In a memo to legislative leaders, Pope said the agencies had requested $554.4 million for 545 renovation and repair projects and the budget office had pared it down to $90 million for 191 projects.

Gov. Pat McCrory had said he would put a particular emphasis on fixing broken systems, particularly projects that had been put off because of the recession.

The projects topping $1 million include $1.6 million for structural work for Parking Deck 65, $2.6 million for a lighting retrofit in several state government buildings, $1.8 million to replace the roof of the Administration Building, $1.3 million for art store renovation and a new fire suppression system at the N.C. Museum of Art, $4.7 million for new heating plant at the O'Berry Neuro Medical Center in Goldsboro, $1.1 million for ADA and security upgrades at the Walter B. Jones facility, $2.2 million for a new steam plant for the John Umstead Hospital, $1.8 million for upgraded SBI crime labs, $1.4 million for renovations to the SBI building, $2.9 million to renovate the gym at the Western School for the Deaf, $1.7 million to upgrade obsolete security systems, $3.4 million to install and replace fire alarm systems, $7.5 million for various roof repairs, and $1.7 million to renovate the Dobbs Youth Development Center kitchen.

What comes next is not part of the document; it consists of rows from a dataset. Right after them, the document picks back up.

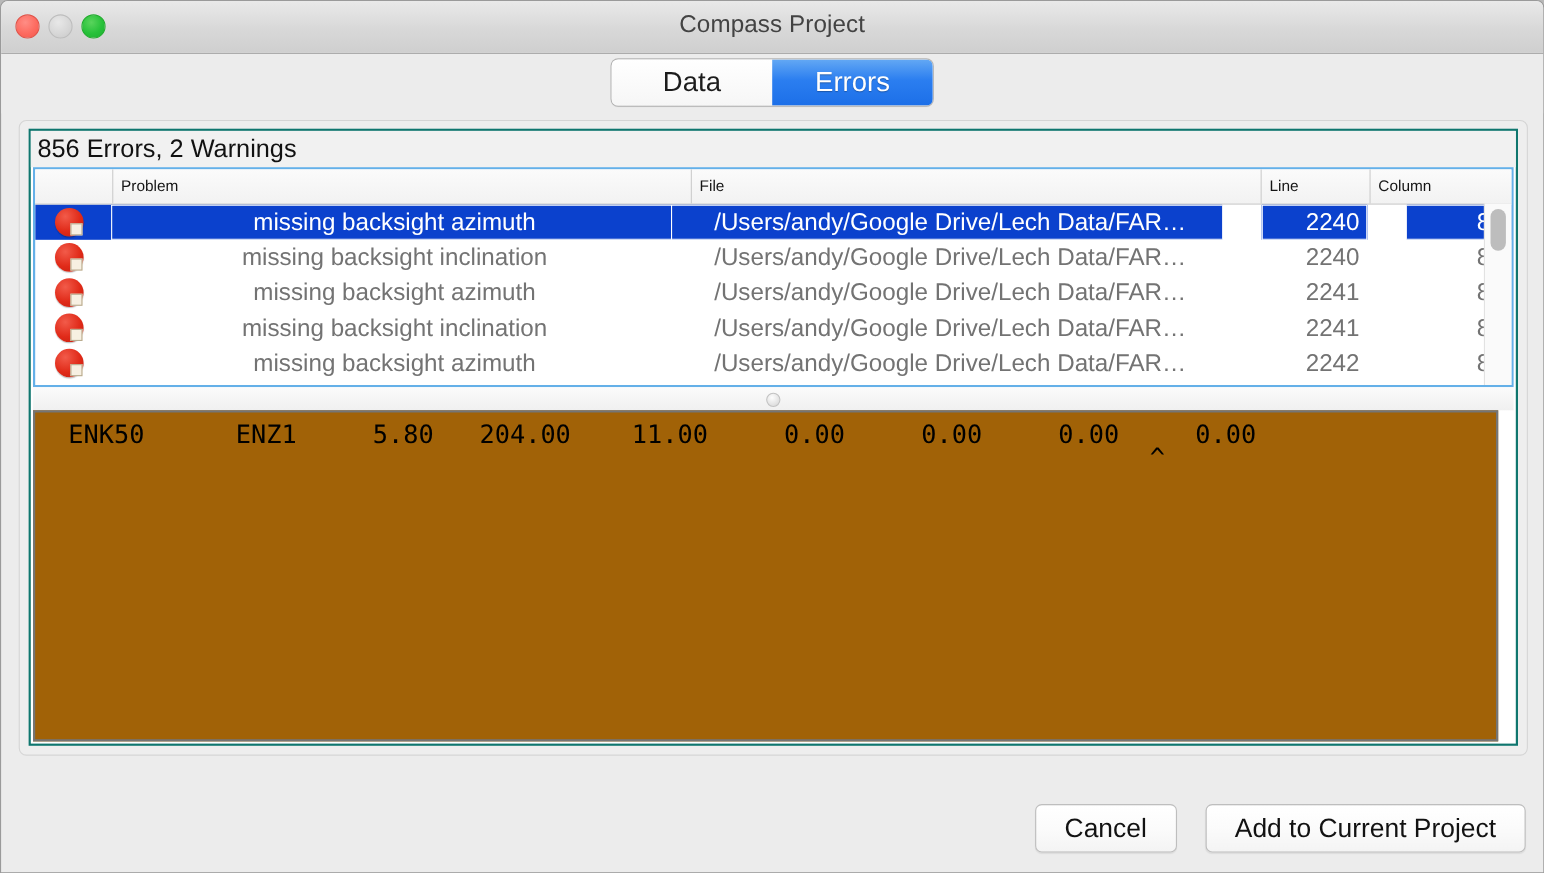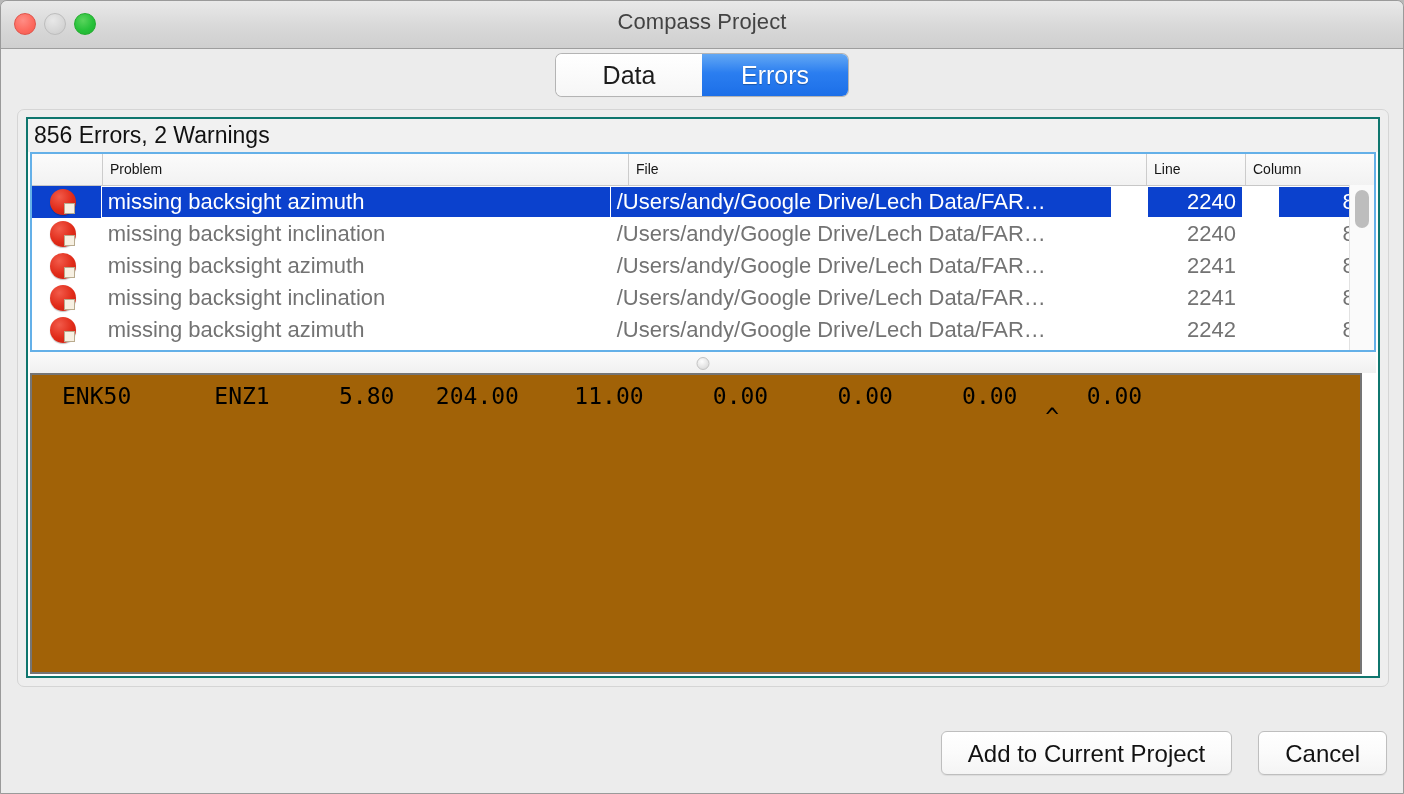--- a/index.html
+++ b/index.html
@@ -180,20 +180,21 @@
     height: 32px;
     font-size: 22px;
     color: #737373;
   }
   .trow .td {
     line-height: 32px;
     box-sizing: border-box;
     padding-left: 7px;
     overflow: hidden;
     white-space: nowrap;
+    text-align: center;
   }
   .trow .td.c-line, .trow .td.c-col {
     text-align: right;
     padding-left: 0;
     padding-right: 7px;
     margin-left: 36px;
   }
   .trow.selected {
     color: #ffffff;
   }
@@ -414,17 +415,17 @@
 
       <div class="data-pane">
         <div class="mono-line">ENK50      ENZ1     5.80   204.00    11.00     0.00     0.00     0.00     0.00</div>
         <div class="caret-line">                                                                       ^</div>
       </div>
 
     </div>
   </div>
 
   <div class="footer">
+    <div class="btn">Cancel</div>
     <div class="btn">Add to Current Project</div>
-    <div class="btn">Cancel</div>
   </div>
 
 </div>
 
 </body></html>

Barber heading to DC for Supreme Court rally

The Rev. William J. Barber, the state NAACP president, will be in Washington Tuesday, to speak at a rally against big money in connection with the U.S. Supreme Court hearing the McCutcheon v FEC case.

Shaun McCutcheon, the lead plaintiff is challenging the $123,000 on contributions a single donor may make to federal candidates and political party committees during any two-year election cycle.

Duke study: The more extreme your political views, the more certain you're right

Conservatives tend to be more dogmatic about their believes than liberals, but both sides their their views are superior and all other views are inferior, according to a new Duke University study.

The study, posted online edition of Psychological Science, questioned 527 adults on nine hot-button issues. It found those who endorse the extremes of conservative and liberal viewpoints demonstrate greater belief superiority than those who hold moderate views.

"These findings help to explain why politicians with more extreme view can't reach across the aisle,'' said Kaitlin Toner, who was the lead author of the study. "As more extreme candidates get elected to Congress, compromise becomes more difficult and deadlocks increase because those with more extreme views are more certain that they are right.''

The study found that "dogmatism was higher for people endorsing conservative views than for people endorsing liberal views, which replicates the rigidity-of-the right hypothesis.''

But Mark Leary, professor of psychology and neuroscience at Duke, said the key finding, is that people with more extreme views are more certain that they are right.